In Europe, the pan-continent STOXX 600 index added 0.2 per cent, helped by encouraging earnings reports.

German lender Deutsche Bank gained 3.9 per cent after delivering a better-than-expected quarterly profit. Britain's Barclays jumped 4.0 per cent as it announced resumption of shareholder payouts after beating first-half profit expectations.

US stock futures, the S&P 500 e-minis, were 0.1 per cent lower.

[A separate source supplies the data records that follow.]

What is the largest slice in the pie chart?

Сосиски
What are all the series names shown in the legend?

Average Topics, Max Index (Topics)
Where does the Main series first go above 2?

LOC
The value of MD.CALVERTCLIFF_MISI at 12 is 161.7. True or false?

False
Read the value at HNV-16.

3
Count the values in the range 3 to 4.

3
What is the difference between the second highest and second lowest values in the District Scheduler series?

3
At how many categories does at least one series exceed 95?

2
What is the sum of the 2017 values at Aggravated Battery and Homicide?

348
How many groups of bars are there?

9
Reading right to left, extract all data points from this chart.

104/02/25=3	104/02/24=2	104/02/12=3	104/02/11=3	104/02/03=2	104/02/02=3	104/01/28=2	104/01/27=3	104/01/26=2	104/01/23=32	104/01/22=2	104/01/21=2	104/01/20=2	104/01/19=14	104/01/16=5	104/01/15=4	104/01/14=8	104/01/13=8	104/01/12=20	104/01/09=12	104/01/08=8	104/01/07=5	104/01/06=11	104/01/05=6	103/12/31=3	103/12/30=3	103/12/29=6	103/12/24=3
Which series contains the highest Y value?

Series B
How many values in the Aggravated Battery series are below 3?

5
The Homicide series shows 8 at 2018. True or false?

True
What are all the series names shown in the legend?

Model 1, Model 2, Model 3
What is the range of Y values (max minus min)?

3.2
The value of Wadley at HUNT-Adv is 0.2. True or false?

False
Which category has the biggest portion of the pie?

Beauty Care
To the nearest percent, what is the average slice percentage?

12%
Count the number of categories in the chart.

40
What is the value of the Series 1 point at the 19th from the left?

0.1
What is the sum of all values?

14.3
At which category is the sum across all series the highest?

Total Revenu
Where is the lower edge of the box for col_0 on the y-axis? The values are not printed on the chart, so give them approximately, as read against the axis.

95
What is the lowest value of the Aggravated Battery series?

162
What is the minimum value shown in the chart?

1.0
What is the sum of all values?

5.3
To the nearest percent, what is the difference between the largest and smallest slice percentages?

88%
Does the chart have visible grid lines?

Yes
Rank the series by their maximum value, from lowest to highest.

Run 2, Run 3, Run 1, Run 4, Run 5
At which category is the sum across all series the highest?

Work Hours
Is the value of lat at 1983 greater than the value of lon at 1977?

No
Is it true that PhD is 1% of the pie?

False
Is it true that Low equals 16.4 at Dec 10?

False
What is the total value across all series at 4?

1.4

Market movements were small ahead of the Fed meeting. Investors are primed for any hints on when the central bank will start reducing its purchases of government bonds and any fresh insight into its views on inflation and economic growth.

"In the background, you have the ripple effect of the Chinese crackdown and a lot of companies reporting today, but the Fed is the major event," said Francois Savary, chief investment officer at Swiss wealth manager Prime Partners.

"Are we going to get a timetable on tapering? Is it going to be clearly announced?"

The statement from the Fed policy meeting is due at 2 pm EDT (1800 GMT), with a news conference by Chairman Jerome Powell expected half an hour later.

With investors holding off on major bets ahead of the meeting, the dollar made marginal gains after earlier being pinned down by demand for safe-haven currencies.

The US dollar index moved into positive territory after trading lower in Asian hours, with the greenback last up 0.1 per cent at 92.534.

The Chinese yuan edged back from three-month lows and its worst day since October on Tuesday.

The yield on benchmark 10-year Treasury notes strengthened to 1.2590 per cent, up from the US close of 1.234 per cent.

Oil prices rose as industry data showed US crude and product inventories fell more sharply than expected last week, outweighing worries that surging COVID-19 cases would curb fuel demand.

US crude rose 0.29 per cent to $71.86 a barrel and Brent crude rose 0.15 per cent to $74.61 per barrel.

Gold drew support from fragile equities and a subdued dollar, with spot prices above the key psychological level of $1,800, while Bitcoin rose around 0.8 per cent, trading just below $40,000.